Chipkill
Chipkill is a type of error correction technology, predominantly employed in server and workstation memory systems (typically DRAM), that aims to protect against memory errors. It is more robust than standard error-correcting code (ECC) memory.
ECC memory can typically correct single-bit errors and detect double-bit errors within a single DRAM chip. However, complete failure of a DRAM chip, which can manifest as multiple bit errors, would typically result in data loss and potential system instability. Chipkill addresses this by distributing the memory data across multiple DRAM chips.

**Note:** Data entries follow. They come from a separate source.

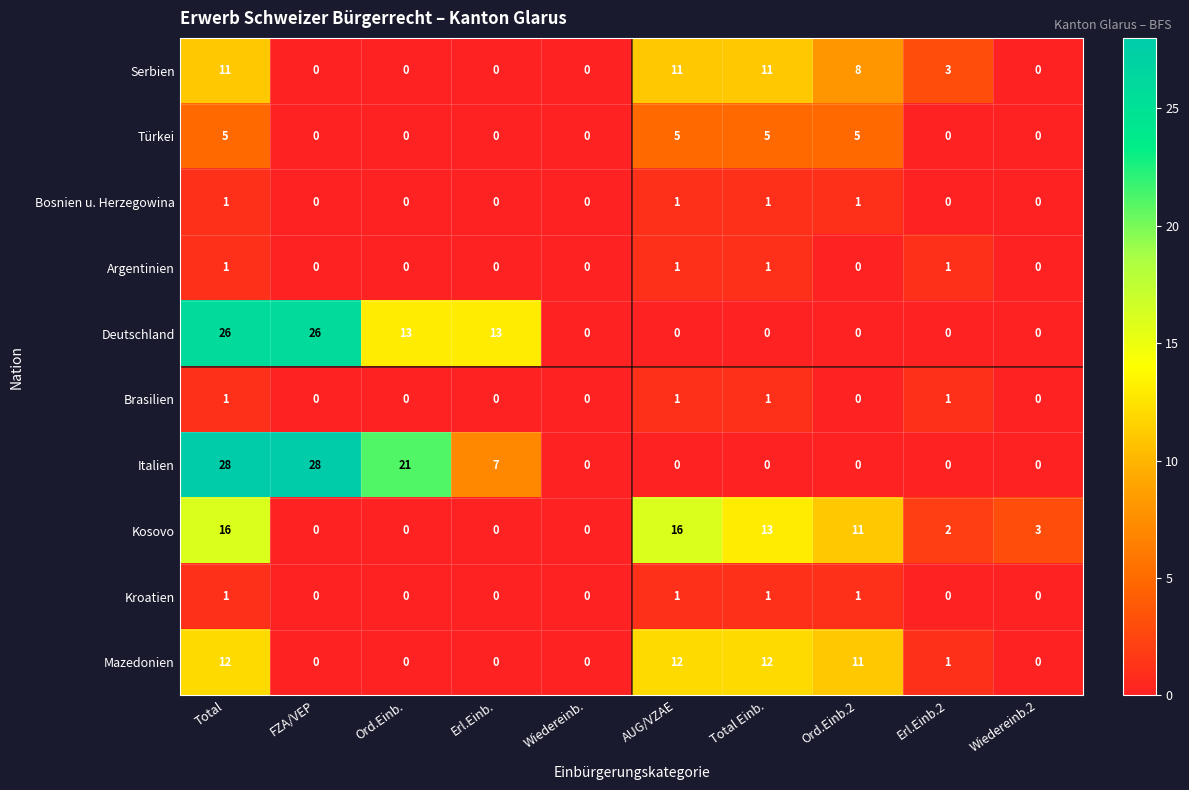

What is the sum of all Türkei values?

20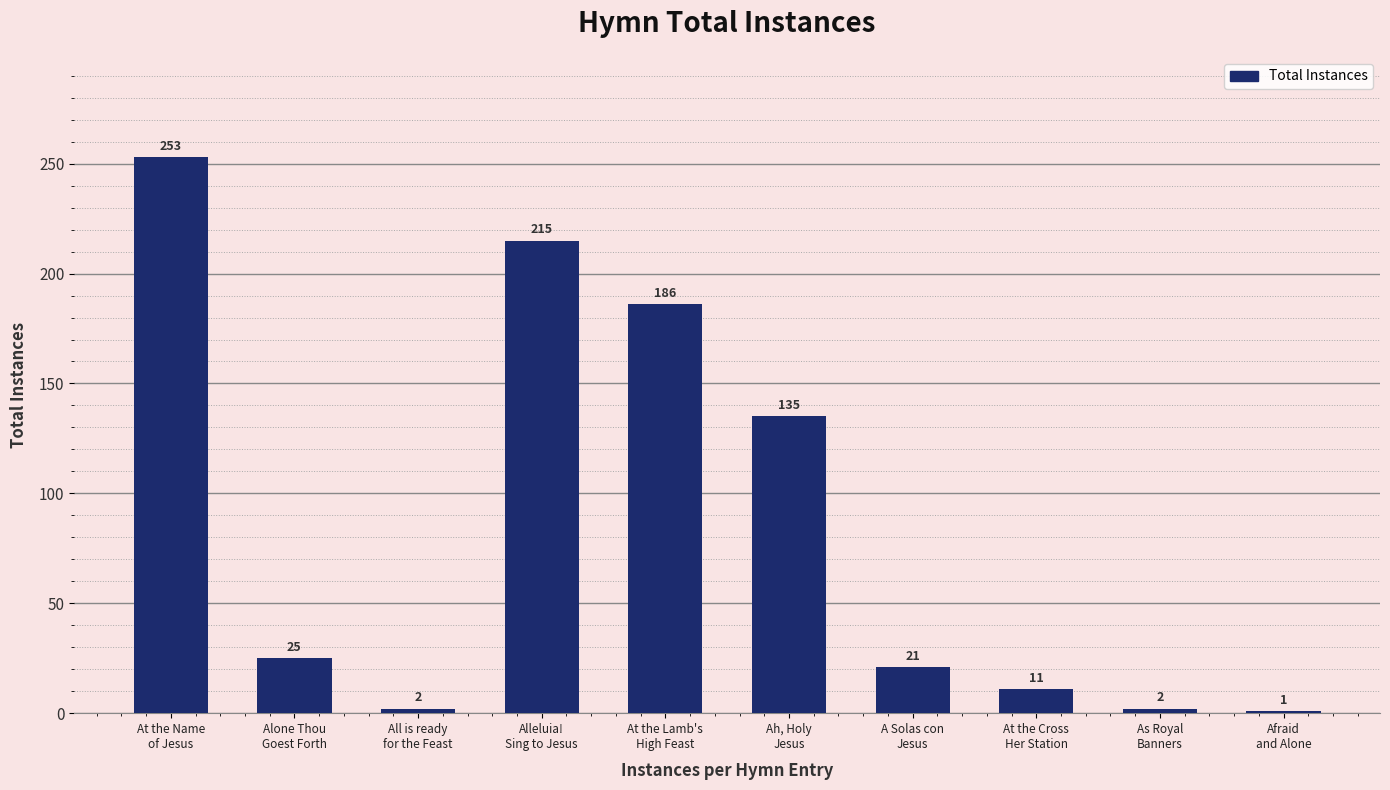

Which has a higher value, At the Lamb's
High Feast or At the Cross
Her Station?

At the Lamb's
High Feast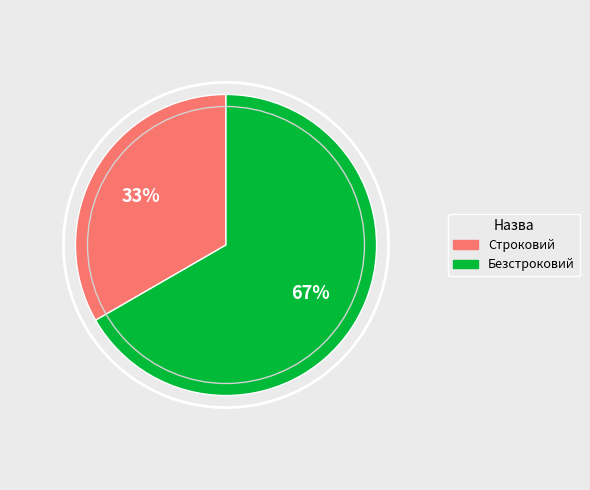

Approximately how many times larger is the value at Безстроковий compared to Строковий?

2.0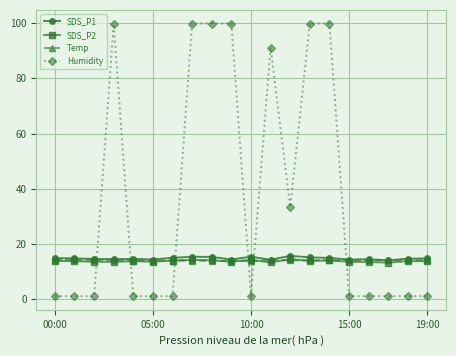

What are all the series names shown in the legend?

SDS_P1, SDS_P2, Temp, Humidity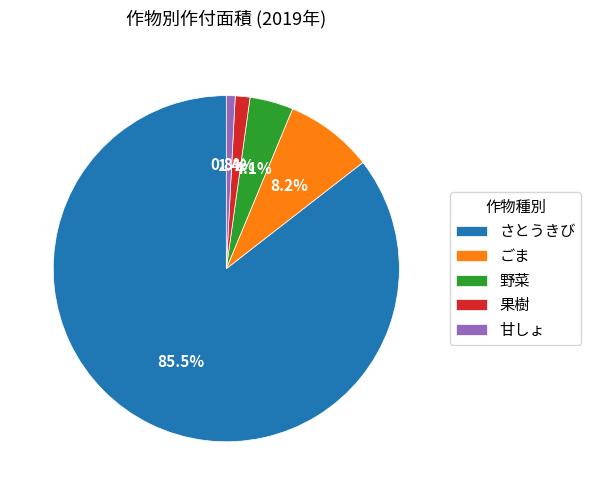

What percentage is the 果樹 slice, to the nearest percent?

1%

The fundamental principle of Chipkill is to stripe the data and ECC information in such a way that the failure of an entire single DRAM chip does not result in uncorrectable errors. If a chip fails completely, the system can reconstruct the lost data using the redundant information stored on the remaining functional chips. This reconstruction is transparent to the operating system and applications.
The specific implementation of Chipkill varies between memory vendors and server architectures. However, a common approach involves distributing bits from the same memory word across different physical chips on the memory module. This allows the system to tolerate a complete chip failure without data loss.
The term "Chipkill" is often used generically to describe this type of robust error correction. However, some vendors might use different proprietary names for their specific implementations of similar technologies.
The primary benefit of Chipkill technology is increased system uptime and data integrity. By tolerating complete chip failures, Chipkill helps prevent system crashes and data corruption caused by memory errors. This is particularly important in mission-critical server environments where high availability is paramount.